I really don’t mean to bring up Richard Cohen again but his column in today’s Post is so revealing it’s worth a good read. It’s about David Horowitz’s attention-grabbing ad about reparations for slavery. Here’s the kicker paragraph: “Word for word, there’s not a lot in Horowitz’s ad with which I disagree. But word for word is not, I learned a long time ago, how people read. They take in a message – a tone. They hear an inaudible sound. They sense what the movie director Ang Lee (“Crouching Tiger, Hidden Dragon”) would call “the juice.” The interior message of Horowitz’s ad is smug, cold – dismissive. It’s not racist, as some have charged. It just feels that way.” What Cohen is saying is that what should matter in public debate is not whether an argument makes sense or not, but how some people will feel when exposed to it. This cult of sensitivity – the sworn enemy of rational thought – is the new shibboleth of the some well-meaning types on the left. For them, it doesn’t matter if what you say is objectively racist or wrong or bigoted; even if what you say makes complete sense, all that really matters is if someone, particular of a designated minority group, feels offended. This is the underlying rationale for speech codes; it’s the sentiment behind those who refused to run the Horowitz ad; it’s the rallying cry of the campus left. But when there’s only feeling, there is no debate, and no arguments – merely the “inaudible sounds” of people’s emotions. And when there is no debate, there can be no progress. This cult of feeling, if you scratch it a little, is an almost purely reactionary phenomenon – which is why real liberals should resist it at every opportunity.

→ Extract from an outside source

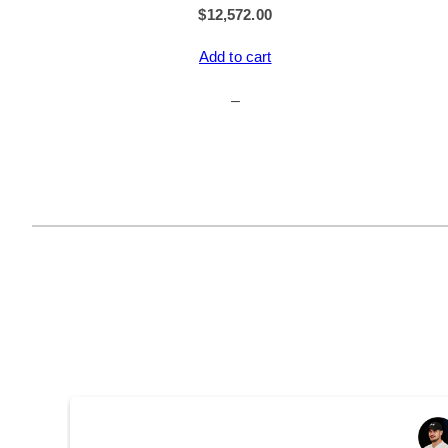
$
12,572.00
Add to cart
–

IT’S THAT TIME OF YEAR: This is not an invitation for you all to flood me with tax hell stories, but this tale from a reader cracked me up: “A couple of years ago I accidentally contributed more than I was supposed to to an IRA account, so I had to take it out and pay a penalty, which I did. A couple of months later, I get a letter saying I owe $450. I call the IRS and they say I don’t owe anything. Another 2 months and another letter comes saying I owe the $450. I call the IRS and they say I don’t owe anything. Another two months, another letter, a threat to place a lien, etc. Back and forth this goes, until they finally determine they have two records on me in their database, one says I owe the other doesn’t. Delete one record, case closed, right? No, two months later I get a check from the IRS for the $450 they said I owed to them. I don’t cash it, I just hold it. Three months later, they say they want their money back – with interest, which I paid.” Ah, how wonderful our government is.
CAMPAIGN FINANCE REFORM IN A NUTSHELL: How would this reader suggestion work? Raise the individual hard money contribution to $25,000. Not enough to really sway anyone, but enough to alleviate the need for oodles of soft money. Full disclosure of everything. Then the flat tax. Why would corporate lobbyists need to lobby when there are no loopholes to create? Not perfect, but more feasible and effective than anything else now on the table.
EVEN IN THE JOURNAL: A reader points out an odd piece of cognitive dissonance in the Wall Street Journal’s news pages. In a piece on March 20, devoted to president Bush’s possible Supreme Court picks, the reporter quotes White House legal counsel, Justice Gonzalez, in an abortion case: “Our role as judges requires that we put aside our own personal views of what we might like to see enacted and instead do our best to discern what the legislature intended.” Then the reporter writes: “That philosophy is about as far away from Justice Scalia’s view on abortion as Austin is from Washington.” Huh? This is exactly Scalia’s position. The piece goes on to say that Scalia said that “the right to abortion ‘must be overruled.'” But Scalia only believes that such a right should be over-ruled if the Courts are imposing the right on a reluctant or hostile legislature. When reporters on the Journal don’t even have a basic clue as to the principles of conservative (or liberal) judicial restraint, what hope is there for CNN?